As noted previously in this series, Nucor (NUE) and Steel Dynamics (STLD) each reported a sharp yearly increase in their respective 4Q16 steel shipments while reporting a sequential decline. In this article, we’ll look at the key drivers of different steel companies’ 4Q16 shipments.
Nucor and Steel Dynamics
Steel production in the US rose on a yearly basis in 4Q16. US steel production had a sharp fall in 4Q15 as steel companies curtailed their production in response to falling steel prices. Notably, spot hot-rolled coil prices fell below $400 per short ton in 4Q15, which prompted steel companies to cut the production of commodity-grade steel products.
The steep yearly increase in Nucor’s and Steel Dynamics’s 4Q16 steel shipments is due to lower spot sales in 4Q15. The sequential decline both companies’ 4Q16 steel shipments is due to weak seasonal demand in the United States (DIA) (DOW).

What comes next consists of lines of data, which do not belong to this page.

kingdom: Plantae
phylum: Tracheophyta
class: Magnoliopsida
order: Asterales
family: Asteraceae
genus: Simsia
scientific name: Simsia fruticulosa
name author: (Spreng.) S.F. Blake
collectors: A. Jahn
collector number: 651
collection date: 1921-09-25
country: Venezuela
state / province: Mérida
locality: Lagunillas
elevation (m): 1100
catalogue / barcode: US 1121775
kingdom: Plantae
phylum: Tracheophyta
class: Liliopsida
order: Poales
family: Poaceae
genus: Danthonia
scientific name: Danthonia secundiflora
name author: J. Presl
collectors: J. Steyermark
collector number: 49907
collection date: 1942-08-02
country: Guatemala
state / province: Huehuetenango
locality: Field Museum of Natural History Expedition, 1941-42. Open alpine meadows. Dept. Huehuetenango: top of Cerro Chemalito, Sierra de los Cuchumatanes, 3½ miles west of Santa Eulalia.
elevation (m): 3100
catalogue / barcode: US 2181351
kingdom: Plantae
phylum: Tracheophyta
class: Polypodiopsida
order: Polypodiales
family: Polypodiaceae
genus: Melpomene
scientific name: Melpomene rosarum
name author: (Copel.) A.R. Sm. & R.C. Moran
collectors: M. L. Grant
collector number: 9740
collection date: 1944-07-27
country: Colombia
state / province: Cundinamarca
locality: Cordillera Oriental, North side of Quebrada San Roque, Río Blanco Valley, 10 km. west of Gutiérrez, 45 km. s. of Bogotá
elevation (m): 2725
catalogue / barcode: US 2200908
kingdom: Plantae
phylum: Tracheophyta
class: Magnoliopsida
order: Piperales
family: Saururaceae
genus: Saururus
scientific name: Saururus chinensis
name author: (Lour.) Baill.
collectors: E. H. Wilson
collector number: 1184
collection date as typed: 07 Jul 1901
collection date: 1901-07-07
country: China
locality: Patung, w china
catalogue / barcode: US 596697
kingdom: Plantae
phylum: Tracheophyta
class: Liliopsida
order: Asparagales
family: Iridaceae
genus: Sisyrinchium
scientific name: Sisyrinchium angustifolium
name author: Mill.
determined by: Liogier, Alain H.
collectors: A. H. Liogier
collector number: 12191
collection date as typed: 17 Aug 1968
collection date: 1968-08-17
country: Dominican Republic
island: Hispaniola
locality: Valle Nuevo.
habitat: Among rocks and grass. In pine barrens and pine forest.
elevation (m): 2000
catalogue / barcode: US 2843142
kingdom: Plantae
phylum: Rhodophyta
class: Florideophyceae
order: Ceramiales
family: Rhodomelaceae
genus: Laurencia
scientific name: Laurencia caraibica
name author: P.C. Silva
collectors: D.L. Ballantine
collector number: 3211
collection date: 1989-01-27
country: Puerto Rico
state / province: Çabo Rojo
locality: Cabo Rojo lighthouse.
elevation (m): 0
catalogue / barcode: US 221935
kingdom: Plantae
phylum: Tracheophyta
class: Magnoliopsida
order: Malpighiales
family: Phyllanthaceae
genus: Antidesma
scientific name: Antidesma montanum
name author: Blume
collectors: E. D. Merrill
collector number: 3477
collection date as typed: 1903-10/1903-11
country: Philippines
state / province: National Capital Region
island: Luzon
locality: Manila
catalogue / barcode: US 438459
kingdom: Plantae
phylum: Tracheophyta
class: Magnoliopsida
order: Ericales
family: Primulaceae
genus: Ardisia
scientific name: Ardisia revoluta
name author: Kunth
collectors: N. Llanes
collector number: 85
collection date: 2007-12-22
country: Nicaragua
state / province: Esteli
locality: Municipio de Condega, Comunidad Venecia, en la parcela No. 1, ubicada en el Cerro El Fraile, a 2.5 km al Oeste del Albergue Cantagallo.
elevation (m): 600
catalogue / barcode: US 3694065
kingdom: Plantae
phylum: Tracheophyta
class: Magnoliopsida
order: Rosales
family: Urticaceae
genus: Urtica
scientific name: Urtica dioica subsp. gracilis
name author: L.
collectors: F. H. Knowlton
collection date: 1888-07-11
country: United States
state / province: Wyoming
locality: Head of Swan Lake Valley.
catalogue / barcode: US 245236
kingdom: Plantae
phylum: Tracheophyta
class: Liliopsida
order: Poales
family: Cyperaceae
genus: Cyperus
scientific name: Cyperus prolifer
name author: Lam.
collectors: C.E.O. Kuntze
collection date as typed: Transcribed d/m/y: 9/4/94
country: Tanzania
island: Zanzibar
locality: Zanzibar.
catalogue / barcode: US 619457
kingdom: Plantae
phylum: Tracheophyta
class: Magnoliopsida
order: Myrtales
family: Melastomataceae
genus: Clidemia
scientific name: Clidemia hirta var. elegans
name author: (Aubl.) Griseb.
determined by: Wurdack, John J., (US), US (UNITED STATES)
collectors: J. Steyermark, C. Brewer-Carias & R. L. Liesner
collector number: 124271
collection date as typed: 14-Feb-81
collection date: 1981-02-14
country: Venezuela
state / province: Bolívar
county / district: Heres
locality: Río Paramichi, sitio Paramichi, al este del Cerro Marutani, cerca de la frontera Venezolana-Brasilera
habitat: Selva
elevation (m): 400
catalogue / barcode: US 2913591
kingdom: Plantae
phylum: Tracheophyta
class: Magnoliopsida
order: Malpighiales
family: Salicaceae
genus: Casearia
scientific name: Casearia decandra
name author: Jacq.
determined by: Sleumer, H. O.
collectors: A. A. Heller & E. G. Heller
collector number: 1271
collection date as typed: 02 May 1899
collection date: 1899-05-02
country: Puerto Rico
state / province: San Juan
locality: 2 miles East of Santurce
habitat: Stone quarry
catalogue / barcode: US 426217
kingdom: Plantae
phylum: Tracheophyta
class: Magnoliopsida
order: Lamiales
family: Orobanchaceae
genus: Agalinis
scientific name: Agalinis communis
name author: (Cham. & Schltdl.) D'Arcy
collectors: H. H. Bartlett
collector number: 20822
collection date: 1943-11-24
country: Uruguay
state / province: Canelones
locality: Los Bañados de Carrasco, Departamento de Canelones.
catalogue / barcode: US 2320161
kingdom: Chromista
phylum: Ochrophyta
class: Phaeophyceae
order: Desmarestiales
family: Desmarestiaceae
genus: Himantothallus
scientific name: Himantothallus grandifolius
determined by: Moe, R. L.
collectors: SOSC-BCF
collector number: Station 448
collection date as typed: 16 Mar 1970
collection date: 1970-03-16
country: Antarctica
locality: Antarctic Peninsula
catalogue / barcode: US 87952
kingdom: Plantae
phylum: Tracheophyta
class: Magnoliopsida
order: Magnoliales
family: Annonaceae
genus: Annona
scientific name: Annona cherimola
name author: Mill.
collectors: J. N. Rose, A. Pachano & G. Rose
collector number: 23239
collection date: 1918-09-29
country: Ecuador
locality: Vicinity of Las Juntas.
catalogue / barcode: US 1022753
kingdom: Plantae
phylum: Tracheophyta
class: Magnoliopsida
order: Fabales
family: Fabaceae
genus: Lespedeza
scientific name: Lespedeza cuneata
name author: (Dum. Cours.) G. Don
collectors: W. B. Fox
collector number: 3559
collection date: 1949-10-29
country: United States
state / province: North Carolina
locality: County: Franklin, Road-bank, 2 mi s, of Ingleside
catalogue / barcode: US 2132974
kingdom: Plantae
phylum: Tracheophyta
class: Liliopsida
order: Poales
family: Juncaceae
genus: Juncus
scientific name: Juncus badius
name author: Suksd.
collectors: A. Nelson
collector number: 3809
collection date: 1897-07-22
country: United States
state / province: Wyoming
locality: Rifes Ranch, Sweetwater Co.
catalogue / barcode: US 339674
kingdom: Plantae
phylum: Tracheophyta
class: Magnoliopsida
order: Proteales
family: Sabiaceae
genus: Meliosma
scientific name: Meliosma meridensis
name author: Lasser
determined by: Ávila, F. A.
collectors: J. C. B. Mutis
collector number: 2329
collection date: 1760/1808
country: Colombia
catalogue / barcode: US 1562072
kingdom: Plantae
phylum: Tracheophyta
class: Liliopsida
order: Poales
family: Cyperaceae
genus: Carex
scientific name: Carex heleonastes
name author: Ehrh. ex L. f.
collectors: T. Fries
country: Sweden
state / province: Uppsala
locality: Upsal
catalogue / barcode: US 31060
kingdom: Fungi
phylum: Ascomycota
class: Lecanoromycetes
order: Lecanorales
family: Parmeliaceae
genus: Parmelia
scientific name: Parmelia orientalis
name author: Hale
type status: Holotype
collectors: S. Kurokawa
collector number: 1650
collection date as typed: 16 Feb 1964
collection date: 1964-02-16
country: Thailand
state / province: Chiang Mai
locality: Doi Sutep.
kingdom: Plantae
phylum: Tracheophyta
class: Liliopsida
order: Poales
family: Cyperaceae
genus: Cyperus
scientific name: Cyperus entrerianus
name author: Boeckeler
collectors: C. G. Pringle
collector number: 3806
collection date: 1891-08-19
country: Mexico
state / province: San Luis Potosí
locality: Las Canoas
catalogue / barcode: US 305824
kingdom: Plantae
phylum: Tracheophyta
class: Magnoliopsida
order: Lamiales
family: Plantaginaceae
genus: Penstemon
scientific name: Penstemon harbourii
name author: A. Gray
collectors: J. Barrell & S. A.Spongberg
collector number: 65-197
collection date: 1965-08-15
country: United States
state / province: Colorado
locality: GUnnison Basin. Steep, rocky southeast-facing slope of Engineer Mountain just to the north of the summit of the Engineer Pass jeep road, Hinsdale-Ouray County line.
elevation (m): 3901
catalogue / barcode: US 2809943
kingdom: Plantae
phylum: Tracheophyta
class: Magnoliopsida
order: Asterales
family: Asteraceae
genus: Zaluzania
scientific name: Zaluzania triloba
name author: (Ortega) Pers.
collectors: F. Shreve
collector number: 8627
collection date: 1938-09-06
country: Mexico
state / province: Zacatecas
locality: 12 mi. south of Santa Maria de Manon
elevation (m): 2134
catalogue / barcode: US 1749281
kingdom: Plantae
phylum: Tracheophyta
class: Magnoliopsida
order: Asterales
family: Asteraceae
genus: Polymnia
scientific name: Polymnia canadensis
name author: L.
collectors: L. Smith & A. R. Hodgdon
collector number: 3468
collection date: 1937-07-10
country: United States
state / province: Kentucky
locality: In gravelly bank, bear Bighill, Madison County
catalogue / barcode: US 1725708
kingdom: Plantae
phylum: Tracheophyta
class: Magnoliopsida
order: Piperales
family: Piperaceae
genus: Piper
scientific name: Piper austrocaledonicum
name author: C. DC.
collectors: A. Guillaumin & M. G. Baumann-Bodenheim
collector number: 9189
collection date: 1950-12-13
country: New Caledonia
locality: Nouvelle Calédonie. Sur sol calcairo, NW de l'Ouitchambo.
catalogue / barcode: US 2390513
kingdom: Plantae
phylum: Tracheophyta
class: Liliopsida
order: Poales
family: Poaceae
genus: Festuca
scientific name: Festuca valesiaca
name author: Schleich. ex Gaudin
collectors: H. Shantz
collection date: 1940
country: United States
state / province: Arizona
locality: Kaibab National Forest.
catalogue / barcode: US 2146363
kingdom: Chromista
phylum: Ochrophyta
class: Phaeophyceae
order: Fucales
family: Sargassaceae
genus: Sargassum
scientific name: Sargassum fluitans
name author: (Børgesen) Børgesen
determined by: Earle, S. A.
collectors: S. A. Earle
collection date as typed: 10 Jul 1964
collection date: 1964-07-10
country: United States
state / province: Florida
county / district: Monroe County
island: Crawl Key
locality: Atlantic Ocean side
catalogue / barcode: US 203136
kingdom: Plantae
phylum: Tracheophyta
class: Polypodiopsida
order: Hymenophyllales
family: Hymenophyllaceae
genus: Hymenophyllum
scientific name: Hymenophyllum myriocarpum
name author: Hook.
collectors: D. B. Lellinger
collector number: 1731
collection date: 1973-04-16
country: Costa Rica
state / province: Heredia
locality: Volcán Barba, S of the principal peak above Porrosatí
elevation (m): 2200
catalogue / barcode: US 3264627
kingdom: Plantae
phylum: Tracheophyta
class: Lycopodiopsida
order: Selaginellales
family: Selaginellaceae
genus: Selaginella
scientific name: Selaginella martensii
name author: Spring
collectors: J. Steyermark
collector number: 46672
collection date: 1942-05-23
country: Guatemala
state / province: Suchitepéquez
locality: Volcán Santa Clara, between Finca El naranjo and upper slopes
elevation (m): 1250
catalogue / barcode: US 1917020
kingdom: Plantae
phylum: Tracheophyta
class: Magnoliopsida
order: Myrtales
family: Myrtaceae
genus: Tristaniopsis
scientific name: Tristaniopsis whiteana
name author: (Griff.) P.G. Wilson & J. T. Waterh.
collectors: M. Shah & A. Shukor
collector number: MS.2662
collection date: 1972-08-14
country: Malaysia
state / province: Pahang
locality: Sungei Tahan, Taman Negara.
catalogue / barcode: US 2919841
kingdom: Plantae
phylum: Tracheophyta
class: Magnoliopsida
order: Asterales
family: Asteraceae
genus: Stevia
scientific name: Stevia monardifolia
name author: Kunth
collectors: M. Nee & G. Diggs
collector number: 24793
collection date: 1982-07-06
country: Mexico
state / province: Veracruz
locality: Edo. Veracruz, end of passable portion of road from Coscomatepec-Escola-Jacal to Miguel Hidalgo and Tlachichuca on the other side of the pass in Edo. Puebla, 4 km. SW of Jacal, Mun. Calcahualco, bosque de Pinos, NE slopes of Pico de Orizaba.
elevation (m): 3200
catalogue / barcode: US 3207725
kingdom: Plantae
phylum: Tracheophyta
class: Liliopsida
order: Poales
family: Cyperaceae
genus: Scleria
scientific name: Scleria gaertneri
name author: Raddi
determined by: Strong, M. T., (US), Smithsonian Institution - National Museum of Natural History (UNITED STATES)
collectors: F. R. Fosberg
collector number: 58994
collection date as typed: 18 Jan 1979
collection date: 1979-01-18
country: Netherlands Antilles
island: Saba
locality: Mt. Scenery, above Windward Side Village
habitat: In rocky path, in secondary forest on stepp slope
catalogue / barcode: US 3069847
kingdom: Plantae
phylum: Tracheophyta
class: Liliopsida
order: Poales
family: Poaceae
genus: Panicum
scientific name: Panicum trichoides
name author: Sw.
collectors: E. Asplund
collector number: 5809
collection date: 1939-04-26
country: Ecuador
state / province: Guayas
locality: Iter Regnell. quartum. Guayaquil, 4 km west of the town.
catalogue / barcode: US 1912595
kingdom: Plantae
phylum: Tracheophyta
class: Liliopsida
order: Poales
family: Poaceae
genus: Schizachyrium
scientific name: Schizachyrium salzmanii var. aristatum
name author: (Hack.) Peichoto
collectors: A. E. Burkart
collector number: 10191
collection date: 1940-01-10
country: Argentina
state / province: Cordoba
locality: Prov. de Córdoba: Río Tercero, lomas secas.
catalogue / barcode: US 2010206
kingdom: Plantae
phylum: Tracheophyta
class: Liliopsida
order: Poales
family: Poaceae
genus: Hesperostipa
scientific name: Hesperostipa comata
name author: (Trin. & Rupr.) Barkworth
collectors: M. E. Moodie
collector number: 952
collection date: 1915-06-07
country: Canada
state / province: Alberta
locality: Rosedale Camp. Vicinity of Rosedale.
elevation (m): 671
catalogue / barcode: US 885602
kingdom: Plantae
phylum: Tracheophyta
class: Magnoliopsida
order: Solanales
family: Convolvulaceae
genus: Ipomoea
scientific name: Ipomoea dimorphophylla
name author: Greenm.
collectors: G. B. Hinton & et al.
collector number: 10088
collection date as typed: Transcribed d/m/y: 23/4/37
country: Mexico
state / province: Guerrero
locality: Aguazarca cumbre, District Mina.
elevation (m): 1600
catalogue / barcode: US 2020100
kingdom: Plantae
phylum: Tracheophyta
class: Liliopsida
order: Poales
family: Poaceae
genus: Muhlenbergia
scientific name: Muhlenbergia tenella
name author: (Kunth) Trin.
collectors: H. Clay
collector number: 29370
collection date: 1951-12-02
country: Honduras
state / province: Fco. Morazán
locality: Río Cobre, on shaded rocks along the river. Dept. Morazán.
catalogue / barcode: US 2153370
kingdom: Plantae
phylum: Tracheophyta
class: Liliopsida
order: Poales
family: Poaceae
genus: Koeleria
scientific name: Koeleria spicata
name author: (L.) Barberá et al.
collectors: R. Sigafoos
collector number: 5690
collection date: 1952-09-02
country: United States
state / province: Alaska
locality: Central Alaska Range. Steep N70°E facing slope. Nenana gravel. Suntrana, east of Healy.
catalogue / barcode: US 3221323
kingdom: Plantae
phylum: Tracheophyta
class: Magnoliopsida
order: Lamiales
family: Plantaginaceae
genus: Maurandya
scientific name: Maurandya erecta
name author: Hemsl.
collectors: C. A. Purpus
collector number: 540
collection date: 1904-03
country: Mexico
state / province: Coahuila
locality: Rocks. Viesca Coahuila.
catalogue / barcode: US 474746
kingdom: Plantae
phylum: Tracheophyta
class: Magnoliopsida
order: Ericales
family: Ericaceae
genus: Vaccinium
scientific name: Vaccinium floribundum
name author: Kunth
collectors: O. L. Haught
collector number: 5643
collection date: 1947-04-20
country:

AK Steel’s (AKS) 4Q16 steel shipments fell 14.7% on a year-over-year basis. They’ve fallen steeply over the last few quarters after the company deliberately cut its exposure to spot commodity-grade products. Lower auto build rates in 4Q16 also negatively impacted AK Steel’s 4Q16 shipments.
In U.S. Steel Corporation’s (X) case, we saw a sequential increase in steel shipments due to two reasons. Firstly, U.S. Steel’s 4Q16 consolidated steel shipments were helped by its Europe operations, where shipments rose 14.1% compared to the sequential quarter.
Secondly, the increase in shipments comes from a slightly lower base in 3Q16. We should remember that U.S. Steel faced unplanned outages in 3Q16. As a result of these outages, the company’s 3Q16 steel shipments were negatively impacted by 125,000 tons.